▸ PASSAGE GIVEN
..............................
Jute Twine and Fire Starting

Fire starting with a bow and drill

Last weekend I was at an event in which there was a demonstration of various methods of fire starting.  One young gentleman was extremely fast at starting a bow and drill, you could tell he had done a lot of practice.  He was using jute twine to form the bird’s nest in which he placed his hot ember.  The jute worked beautifully and flamed up well.

This got me to thinking about jute, I knew it burned, but had never used it to start fires.  So since then I have been playing with it and will add some to my fire starting kit.  One good thing about jute twine is that it is multipurpose.

I found out that jute will light readily with a match or lighter, but what about a Light My Fire firesteel.  I took jute twine and separated the strands to make a pile about as big a round as a silver dollar.  With just the jute and the firesteel, it took quite a bit of effort to ignite it.   If you were cold and wet, you would probably be in trouble.  I then took and smeared a little Vaseline on the jute and it ignited fairly easily.  Adding a little bit of magnesium savings worked the same.
..............................
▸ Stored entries
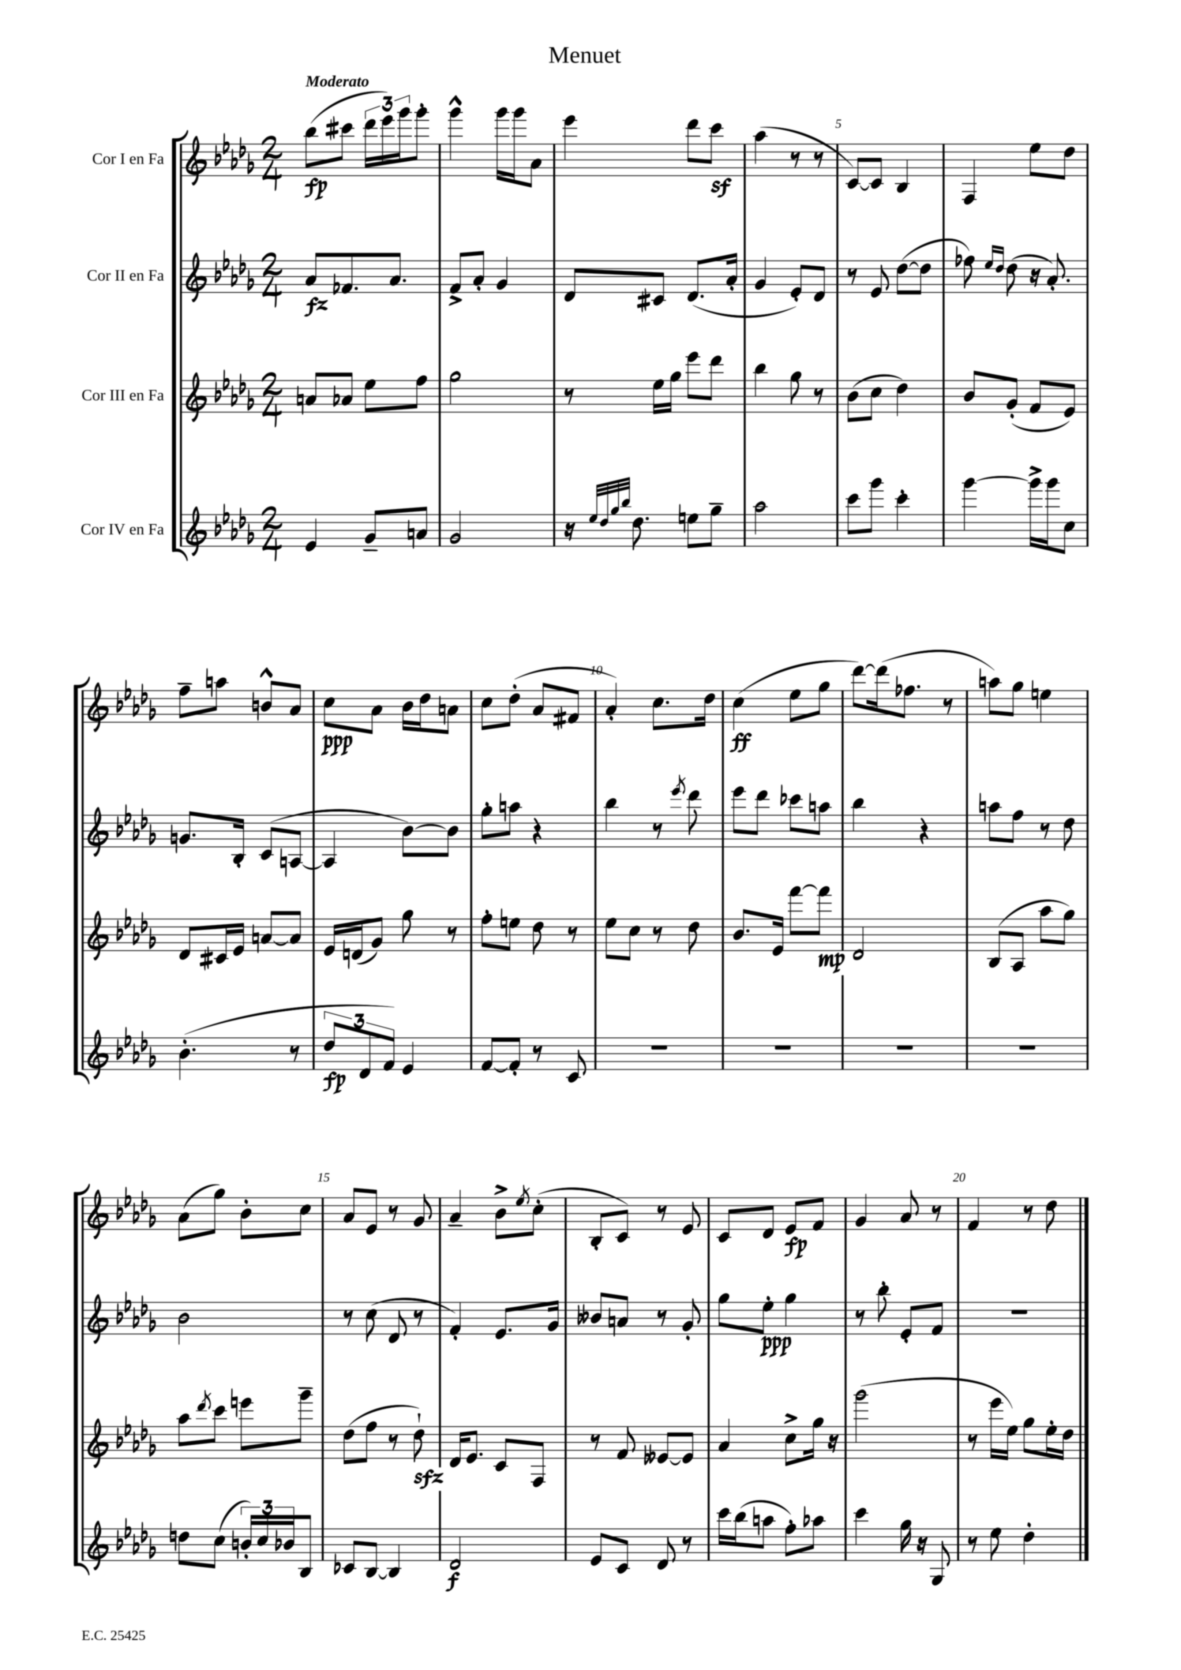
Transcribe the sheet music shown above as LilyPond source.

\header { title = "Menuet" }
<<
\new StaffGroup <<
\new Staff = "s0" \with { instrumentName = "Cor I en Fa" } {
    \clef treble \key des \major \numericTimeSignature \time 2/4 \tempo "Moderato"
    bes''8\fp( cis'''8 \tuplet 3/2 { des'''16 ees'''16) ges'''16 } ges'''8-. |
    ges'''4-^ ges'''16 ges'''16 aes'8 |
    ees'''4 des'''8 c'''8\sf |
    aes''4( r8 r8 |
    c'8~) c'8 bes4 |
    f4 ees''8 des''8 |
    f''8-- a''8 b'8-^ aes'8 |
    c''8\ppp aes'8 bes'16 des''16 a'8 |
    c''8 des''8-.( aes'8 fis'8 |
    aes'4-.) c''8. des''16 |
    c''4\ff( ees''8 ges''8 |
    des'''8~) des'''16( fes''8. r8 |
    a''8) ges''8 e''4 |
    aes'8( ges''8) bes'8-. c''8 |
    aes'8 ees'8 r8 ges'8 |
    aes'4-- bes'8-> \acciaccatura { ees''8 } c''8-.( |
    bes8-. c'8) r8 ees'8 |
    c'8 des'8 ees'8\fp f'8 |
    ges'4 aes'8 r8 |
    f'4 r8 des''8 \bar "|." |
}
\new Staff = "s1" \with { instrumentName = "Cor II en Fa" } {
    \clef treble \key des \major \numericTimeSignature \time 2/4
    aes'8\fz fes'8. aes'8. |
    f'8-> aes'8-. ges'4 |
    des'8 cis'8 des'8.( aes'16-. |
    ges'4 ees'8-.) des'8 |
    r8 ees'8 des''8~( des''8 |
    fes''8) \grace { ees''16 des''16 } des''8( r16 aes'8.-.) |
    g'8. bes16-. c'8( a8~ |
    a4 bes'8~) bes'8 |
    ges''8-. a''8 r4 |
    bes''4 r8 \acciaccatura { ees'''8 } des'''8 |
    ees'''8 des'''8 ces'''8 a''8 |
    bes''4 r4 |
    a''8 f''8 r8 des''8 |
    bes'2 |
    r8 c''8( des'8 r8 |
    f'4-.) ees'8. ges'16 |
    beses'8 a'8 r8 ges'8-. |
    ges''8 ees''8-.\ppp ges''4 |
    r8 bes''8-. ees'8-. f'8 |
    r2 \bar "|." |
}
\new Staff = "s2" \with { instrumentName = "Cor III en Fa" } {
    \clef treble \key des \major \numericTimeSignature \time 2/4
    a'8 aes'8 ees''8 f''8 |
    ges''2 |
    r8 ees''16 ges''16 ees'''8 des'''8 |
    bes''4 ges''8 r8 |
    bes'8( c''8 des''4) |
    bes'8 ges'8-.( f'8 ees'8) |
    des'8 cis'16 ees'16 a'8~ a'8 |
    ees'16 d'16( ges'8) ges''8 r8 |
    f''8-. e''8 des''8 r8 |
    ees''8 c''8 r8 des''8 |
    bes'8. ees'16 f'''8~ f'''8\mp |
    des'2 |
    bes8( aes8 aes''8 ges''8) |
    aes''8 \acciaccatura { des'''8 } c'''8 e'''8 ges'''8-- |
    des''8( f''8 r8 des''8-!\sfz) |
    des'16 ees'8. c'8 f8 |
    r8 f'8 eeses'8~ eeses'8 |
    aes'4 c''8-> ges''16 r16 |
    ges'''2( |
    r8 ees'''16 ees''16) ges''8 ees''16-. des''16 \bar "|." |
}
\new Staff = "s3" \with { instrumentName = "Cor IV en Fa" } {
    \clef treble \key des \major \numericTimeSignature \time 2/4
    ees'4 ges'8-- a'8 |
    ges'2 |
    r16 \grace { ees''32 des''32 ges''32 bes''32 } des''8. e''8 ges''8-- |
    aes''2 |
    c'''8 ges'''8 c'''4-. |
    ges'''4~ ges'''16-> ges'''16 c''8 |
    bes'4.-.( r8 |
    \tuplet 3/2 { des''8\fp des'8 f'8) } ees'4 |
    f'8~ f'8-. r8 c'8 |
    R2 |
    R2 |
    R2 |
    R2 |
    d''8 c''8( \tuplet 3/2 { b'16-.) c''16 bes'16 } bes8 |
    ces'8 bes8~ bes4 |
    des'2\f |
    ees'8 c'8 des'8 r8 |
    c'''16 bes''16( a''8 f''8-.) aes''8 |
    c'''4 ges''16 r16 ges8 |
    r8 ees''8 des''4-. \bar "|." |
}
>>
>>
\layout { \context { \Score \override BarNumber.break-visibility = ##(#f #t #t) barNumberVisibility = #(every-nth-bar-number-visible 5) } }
..............................
▸ YOUR OBJECTIVE
Answer these questions about the piece on jute twine and fire starting:
1. What did the young man at the demonstration use to form the bird's nest for his hot ember?
2. About how big was the pile of separated jute strands?
3. What was smeared on the jute so that it ignited fairly easily with the firesteel?

▸ RESULT OF THIS TASK
1. Jute twine.
2. About as big around as a silver dollar.
3. A little Vaseline.